One of the most important sins is committed by the sinners of Lords Capulet and Montague. The Prologue makes it evident that the feud between the Montagues and Capulets is an ancient feud, but also that it had died down but has now been rekindled by the present generation, as we see in the line, "From ancient grudge break to new mutiny" (Prologue, 3). As Prince Escalus points out, this new outbreak has already caused "[t]hree civil brawls" due to nothing more than an "airy word" or "trivial" comment (eNotes, I.i.85). The brawls have already led to a lot of blood loss and, during the coarse of the play, leads to several deaths, including Tybalt's and Mercutio's, as well as Romeo's and Juliet's. It is their pride and their violent, uncontrolled tempers that have caused the brawls and the destruction; pride and uncontrolled emotions are sins by themselves leading to the further sin of indirect murder.

Friar Laurence, unfortunately, is another sinner in the play; although, unlike Lords Capulet and Montague, his motives were pure. Friar Laurence committed a sin through his deception, although his intention was to end the feud and create unity in the two families through love, as we see in his lines:

In one respect I'll thy assistant be;
For this alliance may so happy prove
To turn your households' rancour to pure love. (II.iii.93-95)

However, unfortunately, Friar Laurence's plan of deception backfires, leading to even more deception and finally to Romeo's and Juliet's deaths. Had Friar Laurence been a bit more prudent and much less hasty, he might have found another way to unite Romeo and Juliet in wedlock without the deception. For example, Friar Laurence could have acted as their mediator and confronted the two families on the topic, gaining the families' consent. We know that Lord Capulet already felt a great deal of respect for Romeo since he says as much at the ball. Therefore, other approaches may have been far more successful. Regardless of Friar Laurence's blame in their deaths through his sin of deception, Prince Escalus does not judge him due to his pure motives, as we see when the Prince says in the final scene, "We still have known thee for a holy man" (V.iii.281).

randomrambler14 | Student

For the setting of the play, sins from the Catholic theology will be used.

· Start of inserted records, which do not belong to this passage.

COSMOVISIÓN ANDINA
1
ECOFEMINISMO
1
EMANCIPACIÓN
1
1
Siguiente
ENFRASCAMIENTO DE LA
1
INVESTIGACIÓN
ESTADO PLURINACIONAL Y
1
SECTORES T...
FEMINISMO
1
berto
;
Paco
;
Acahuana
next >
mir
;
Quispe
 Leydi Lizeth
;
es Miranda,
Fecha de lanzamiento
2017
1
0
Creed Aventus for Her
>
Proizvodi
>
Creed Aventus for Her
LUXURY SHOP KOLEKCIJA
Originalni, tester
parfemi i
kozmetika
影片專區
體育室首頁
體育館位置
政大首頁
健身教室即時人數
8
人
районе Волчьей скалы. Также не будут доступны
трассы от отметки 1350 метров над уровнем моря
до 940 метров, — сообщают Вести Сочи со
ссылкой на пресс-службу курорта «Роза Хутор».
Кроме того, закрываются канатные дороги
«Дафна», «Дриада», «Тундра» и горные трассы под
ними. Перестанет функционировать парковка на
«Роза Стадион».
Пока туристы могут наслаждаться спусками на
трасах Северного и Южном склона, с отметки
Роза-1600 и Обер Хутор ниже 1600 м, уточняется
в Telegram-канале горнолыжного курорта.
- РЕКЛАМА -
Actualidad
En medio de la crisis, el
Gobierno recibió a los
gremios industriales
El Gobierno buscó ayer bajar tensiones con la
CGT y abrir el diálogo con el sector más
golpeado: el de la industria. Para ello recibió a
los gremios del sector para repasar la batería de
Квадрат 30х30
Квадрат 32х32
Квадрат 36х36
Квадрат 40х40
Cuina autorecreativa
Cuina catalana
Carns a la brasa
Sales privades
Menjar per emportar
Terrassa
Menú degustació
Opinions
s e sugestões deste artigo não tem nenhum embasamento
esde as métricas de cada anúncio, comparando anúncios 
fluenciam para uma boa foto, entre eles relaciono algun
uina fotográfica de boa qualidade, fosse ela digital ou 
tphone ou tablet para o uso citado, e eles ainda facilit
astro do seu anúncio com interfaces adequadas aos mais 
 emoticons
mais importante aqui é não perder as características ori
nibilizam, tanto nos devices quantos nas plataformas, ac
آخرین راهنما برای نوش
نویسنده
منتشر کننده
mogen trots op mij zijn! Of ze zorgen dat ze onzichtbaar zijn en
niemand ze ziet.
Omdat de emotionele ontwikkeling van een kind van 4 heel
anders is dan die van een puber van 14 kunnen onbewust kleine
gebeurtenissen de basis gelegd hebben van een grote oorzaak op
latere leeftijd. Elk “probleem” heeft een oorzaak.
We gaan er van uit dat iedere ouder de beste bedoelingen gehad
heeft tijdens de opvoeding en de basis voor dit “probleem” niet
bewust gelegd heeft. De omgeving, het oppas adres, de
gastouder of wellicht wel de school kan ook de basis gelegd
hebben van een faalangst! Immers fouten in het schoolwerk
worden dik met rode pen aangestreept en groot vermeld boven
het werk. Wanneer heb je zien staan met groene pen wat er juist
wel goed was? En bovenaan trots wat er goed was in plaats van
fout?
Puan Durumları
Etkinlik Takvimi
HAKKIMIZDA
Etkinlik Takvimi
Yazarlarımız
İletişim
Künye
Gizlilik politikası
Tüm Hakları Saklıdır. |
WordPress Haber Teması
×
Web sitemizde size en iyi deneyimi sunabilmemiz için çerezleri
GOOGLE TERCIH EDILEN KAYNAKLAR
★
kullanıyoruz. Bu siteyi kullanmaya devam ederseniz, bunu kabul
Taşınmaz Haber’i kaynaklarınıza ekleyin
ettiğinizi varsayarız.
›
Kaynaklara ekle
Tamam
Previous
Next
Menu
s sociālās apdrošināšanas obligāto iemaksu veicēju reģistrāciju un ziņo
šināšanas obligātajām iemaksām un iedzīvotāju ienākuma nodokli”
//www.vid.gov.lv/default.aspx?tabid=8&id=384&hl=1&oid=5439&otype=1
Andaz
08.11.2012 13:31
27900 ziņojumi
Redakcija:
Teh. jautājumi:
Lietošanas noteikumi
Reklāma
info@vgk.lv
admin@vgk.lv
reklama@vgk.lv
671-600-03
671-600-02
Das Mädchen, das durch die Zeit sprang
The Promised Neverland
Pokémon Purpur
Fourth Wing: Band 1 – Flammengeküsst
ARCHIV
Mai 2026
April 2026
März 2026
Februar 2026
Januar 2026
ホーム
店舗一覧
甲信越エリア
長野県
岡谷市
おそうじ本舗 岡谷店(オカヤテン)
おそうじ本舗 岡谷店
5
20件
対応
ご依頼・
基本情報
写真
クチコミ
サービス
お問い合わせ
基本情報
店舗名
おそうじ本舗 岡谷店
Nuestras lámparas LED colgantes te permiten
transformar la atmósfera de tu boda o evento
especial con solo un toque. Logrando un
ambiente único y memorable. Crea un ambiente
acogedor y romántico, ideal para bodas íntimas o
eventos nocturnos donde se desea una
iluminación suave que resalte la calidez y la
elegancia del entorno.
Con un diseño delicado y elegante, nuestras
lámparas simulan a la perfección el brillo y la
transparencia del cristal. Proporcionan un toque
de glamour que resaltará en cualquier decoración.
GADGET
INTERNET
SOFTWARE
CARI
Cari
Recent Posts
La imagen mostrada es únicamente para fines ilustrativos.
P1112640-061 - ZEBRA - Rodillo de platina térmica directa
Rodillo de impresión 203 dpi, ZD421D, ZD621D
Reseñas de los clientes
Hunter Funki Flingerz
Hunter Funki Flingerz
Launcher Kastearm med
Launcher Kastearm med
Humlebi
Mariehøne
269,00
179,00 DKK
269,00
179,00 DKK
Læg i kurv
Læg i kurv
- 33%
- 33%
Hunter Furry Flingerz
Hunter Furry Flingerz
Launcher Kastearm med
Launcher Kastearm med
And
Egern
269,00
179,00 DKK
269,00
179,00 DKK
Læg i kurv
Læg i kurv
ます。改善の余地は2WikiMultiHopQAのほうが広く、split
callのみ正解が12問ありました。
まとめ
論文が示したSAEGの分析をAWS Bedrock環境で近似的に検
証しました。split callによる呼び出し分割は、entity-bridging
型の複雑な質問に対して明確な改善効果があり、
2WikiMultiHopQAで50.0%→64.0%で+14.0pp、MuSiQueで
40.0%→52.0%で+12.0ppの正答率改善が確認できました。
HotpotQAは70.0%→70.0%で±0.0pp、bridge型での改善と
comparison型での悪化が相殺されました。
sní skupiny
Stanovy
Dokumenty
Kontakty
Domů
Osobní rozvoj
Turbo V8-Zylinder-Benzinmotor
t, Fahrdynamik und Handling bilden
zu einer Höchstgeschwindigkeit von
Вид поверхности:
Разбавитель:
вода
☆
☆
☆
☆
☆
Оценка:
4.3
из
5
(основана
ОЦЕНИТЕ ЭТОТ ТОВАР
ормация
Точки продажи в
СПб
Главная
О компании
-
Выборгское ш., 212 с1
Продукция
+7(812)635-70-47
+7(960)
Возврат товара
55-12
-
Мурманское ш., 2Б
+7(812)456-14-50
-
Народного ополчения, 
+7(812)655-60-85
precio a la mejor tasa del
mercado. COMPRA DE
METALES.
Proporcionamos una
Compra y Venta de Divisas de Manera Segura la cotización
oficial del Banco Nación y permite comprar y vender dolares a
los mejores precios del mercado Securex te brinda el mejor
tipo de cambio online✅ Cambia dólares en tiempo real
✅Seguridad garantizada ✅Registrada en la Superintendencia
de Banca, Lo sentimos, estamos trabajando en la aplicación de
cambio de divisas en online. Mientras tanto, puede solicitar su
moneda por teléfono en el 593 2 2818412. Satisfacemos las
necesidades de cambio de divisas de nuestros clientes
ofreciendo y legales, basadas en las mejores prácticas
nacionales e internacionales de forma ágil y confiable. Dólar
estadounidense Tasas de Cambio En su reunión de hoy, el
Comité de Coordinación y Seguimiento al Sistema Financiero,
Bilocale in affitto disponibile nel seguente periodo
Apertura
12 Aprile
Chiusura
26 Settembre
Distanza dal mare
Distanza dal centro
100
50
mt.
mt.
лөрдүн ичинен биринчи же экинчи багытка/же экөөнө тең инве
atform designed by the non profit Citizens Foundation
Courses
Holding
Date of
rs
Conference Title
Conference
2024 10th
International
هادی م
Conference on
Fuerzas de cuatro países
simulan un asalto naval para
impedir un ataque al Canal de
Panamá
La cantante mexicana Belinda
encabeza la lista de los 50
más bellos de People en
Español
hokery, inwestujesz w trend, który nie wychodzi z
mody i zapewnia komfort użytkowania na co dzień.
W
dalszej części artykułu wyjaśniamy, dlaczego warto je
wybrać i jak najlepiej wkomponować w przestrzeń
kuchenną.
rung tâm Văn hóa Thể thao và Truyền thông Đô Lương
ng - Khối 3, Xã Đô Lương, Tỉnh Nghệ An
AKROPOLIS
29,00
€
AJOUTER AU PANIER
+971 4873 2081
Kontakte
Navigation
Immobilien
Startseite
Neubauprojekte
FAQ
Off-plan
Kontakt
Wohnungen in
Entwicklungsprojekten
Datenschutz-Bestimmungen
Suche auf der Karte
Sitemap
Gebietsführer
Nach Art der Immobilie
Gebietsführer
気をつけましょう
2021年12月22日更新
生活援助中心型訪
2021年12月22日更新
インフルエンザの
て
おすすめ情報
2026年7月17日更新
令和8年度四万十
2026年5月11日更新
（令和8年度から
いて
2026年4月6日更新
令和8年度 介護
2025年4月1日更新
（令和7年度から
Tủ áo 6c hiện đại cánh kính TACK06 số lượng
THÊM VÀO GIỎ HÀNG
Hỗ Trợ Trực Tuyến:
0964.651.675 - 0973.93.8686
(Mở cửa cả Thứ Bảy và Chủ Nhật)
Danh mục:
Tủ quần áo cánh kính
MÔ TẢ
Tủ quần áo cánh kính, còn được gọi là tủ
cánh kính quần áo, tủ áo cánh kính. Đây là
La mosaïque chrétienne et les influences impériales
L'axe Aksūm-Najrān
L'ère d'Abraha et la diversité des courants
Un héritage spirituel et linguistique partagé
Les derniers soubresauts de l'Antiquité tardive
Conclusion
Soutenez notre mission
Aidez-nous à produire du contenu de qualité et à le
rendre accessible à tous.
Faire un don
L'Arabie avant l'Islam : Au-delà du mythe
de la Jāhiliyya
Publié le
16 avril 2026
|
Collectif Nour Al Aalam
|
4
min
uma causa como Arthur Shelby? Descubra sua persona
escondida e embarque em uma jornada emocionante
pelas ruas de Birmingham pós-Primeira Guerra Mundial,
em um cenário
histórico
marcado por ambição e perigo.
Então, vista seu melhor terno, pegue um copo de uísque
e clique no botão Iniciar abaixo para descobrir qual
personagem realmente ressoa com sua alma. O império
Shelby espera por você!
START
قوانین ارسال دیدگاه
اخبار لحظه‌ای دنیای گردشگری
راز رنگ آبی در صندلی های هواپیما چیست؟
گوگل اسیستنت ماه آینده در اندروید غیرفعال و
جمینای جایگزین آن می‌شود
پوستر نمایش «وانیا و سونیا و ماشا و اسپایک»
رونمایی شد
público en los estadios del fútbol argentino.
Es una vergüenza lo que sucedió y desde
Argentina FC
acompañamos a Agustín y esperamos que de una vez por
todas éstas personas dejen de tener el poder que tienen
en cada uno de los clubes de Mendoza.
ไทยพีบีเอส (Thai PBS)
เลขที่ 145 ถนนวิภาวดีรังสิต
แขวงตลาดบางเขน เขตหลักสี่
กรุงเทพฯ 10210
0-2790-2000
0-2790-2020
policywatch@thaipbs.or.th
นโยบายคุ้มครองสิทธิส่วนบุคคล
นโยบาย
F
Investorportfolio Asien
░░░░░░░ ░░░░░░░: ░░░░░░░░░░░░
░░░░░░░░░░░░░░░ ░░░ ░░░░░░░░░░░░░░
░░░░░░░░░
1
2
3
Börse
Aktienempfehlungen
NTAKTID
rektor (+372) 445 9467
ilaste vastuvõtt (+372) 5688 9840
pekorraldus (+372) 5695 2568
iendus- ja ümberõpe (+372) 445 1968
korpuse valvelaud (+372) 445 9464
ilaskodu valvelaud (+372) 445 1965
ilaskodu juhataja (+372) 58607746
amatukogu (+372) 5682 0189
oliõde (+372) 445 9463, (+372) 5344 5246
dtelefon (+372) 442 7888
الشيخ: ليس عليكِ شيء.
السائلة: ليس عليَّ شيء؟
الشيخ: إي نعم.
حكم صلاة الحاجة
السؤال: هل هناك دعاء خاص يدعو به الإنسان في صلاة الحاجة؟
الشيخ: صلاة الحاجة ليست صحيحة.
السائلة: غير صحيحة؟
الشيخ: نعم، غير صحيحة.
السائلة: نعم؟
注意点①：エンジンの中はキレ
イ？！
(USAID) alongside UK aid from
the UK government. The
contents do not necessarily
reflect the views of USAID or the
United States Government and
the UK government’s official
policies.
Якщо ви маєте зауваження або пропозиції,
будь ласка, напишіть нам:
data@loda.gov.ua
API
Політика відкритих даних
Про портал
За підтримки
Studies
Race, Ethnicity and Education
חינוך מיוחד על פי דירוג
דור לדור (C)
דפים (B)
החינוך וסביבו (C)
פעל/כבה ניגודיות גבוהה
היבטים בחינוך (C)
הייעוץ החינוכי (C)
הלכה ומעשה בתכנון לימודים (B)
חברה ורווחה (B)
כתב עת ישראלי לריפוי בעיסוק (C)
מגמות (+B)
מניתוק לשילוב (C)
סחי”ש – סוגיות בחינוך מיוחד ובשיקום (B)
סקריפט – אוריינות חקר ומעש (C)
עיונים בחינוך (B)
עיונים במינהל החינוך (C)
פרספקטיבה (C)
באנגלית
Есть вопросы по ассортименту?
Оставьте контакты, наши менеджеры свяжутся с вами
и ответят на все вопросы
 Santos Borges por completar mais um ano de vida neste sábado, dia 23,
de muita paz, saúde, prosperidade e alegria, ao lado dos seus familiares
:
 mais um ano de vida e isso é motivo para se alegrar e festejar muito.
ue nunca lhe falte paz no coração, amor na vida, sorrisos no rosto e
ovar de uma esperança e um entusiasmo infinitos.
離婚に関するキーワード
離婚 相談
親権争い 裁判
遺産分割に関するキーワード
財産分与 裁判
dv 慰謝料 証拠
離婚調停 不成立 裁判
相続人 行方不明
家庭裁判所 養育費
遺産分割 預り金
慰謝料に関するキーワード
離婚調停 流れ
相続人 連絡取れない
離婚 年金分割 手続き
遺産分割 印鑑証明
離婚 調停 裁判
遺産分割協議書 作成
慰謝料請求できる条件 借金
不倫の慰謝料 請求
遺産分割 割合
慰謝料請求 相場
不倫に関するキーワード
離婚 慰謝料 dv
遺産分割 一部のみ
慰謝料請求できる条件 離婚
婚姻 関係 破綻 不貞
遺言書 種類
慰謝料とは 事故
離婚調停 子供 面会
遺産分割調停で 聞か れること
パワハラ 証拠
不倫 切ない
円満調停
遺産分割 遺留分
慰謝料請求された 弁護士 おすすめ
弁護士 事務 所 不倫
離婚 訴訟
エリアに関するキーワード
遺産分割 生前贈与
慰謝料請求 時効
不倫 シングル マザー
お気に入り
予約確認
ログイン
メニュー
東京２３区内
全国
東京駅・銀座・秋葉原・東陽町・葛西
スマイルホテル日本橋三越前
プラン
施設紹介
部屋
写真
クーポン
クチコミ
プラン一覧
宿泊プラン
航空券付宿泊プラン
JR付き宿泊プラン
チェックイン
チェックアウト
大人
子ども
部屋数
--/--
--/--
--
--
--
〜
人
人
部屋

Though any act of carnal pleasure committed between Romeo and Juliet were the allowed consumption of their marriage, they lusted for each other . Lust is one of the 7 deadly sins.

'Anyone who looks at a woman lustfully has committed adultery with her in his heart'

-Jesus Christ (Mt 5:28)

Both the Montagues and the Capulets showed animosity towards each other as a result of Pride and Anger other deadly sins.

"Whoever is angry with his brother will be liable to judgment"                

Matthew (5:22)

"The Devil, the proud spirit, cannot endure to be mocked."

-St. Thomas More, 16th Century

Romeo had sinned when he killed Juliet's cousin who himself killed Mercutio with whom he kept clashing.